From the forum thread below, quote the stretch from "4/17/2006 10:18am, #1" through "responsibility stops there." word for word.
begin PASSAGE
4/17/2006 10:18am, #1
- Join Date
- Jun 2005
- NE Alabama
Multiple Opponent scenarios. How to?
How would one go about training for Multiple Opponent scenarios? RBSD takes alot of flak, but how would one properly train for such an event? Is it even worth training for?
Thanks in advance for any input you may be able to offer.
4/17/2006 10:27am, #2
Where's that heisman pic?You can't make people smarter. You can expose them to information, but your responsibility stops there.
4/17/2006 10:34am, #3
- Join Date
- Oct 2005
Train as such, get mutliple people, have them attack you. Perhaps a good drill would be 2 or more people attempting to get a take down on you. Another drill would be 2 or more people attempting a take down with you attempting a technical stand up once you are down.
end PASSAGE
begin DATA LINES
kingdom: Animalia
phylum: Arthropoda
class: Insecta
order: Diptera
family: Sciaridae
end DATA LINES
begin DATA LINES
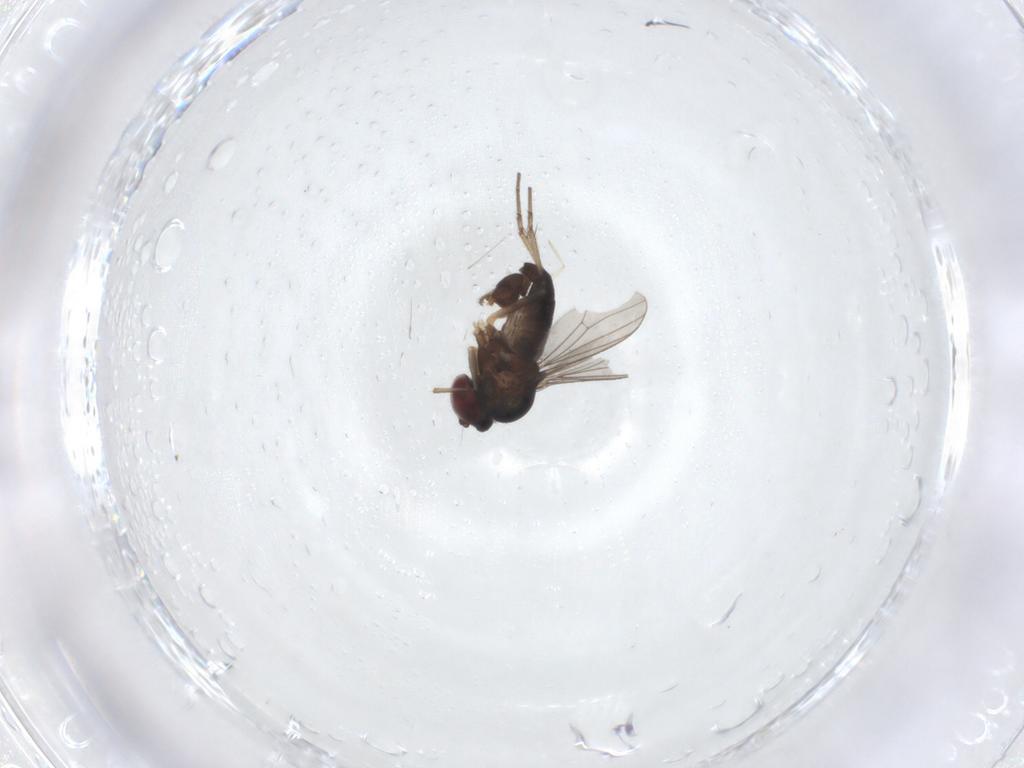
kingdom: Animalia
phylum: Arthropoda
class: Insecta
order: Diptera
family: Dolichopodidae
end DATA LINES
RESPONSE FOR THIS EXERCISE:
4/17/2006 10:18am, #1
- Join Date
- Jun 2005
- NE Alabama
Multiple Opponent scenarios. How to?
How would one go about training for Multiple Opponent scenarios? RBSD takes alot of flak, but how would one properly train for such an event? Is it even worth training for?
Thanks in advance for any input you may be able to offer.
4/17/2006 10:27am, #2
Where's that heisman pic?You can't make people smarter. You can expose them to information, but your responsibility stops there.